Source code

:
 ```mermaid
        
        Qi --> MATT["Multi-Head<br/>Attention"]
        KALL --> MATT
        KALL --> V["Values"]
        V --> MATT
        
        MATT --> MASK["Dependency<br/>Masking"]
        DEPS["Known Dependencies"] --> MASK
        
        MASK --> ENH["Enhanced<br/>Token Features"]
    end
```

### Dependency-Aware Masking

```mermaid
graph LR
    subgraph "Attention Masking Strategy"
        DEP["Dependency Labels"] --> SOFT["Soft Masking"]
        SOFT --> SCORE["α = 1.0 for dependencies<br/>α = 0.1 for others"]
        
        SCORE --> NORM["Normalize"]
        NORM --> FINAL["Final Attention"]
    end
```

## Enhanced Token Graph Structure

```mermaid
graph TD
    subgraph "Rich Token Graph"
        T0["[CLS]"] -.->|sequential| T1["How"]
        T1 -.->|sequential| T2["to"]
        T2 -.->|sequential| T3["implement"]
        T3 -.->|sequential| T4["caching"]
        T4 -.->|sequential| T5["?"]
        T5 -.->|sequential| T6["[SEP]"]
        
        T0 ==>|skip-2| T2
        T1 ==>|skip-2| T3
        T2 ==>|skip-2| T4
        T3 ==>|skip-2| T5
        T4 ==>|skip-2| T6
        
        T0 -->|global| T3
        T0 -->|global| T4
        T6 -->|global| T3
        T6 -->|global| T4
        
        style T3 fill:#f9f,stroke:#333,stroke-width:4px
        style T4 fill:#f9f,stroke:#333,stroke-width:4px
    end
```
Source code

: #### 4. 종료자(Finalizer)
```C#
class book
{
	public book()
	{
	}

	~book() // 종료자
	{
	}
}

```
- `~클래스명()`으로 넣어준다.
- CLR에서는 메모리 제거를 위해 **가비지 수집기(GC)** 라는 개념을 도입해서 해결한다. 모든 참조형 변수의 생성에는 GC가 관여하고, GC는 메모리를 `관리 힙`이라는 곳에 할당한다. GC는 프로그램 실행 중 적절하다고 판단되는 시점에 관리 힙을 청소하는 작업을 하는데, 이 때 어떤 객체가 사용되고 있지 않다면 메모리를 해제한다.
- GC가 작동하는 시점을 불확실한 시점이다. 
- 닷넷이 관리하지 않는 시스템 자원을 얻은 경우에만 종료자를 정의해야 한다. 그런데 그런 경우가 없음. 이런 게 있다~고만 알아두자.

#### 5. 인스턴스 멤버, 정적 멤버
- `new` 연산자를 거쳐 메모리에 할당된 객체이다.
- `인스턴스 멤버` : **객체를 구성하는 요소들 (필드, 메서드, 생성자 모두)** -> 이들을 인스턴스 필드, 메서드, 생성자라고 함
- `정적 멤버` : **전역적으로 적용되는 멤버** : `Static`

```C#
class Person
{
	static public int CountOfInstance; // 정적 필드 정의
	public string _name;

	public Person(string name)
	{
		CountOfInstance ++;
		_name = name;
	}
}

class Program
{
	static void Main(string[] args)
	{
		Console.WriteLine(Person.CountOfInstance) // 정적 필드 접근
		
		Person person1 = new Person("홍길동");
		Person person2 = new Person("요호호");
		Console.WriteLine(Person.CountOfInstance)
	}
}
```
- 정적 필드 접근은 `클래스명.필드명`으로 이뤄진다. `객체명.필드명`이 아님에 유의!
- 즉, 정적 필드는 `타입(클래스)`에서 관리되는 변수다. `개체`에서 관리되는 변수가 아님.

• [Work task]:
In the entries above, identify every line with the string "Token".

• [Exercise solution]:
        MASK --> ENH["Enhanced<br/>Token Features"]
## Enhanced Token Graph Structure
    subgraph "Rich Token Graph"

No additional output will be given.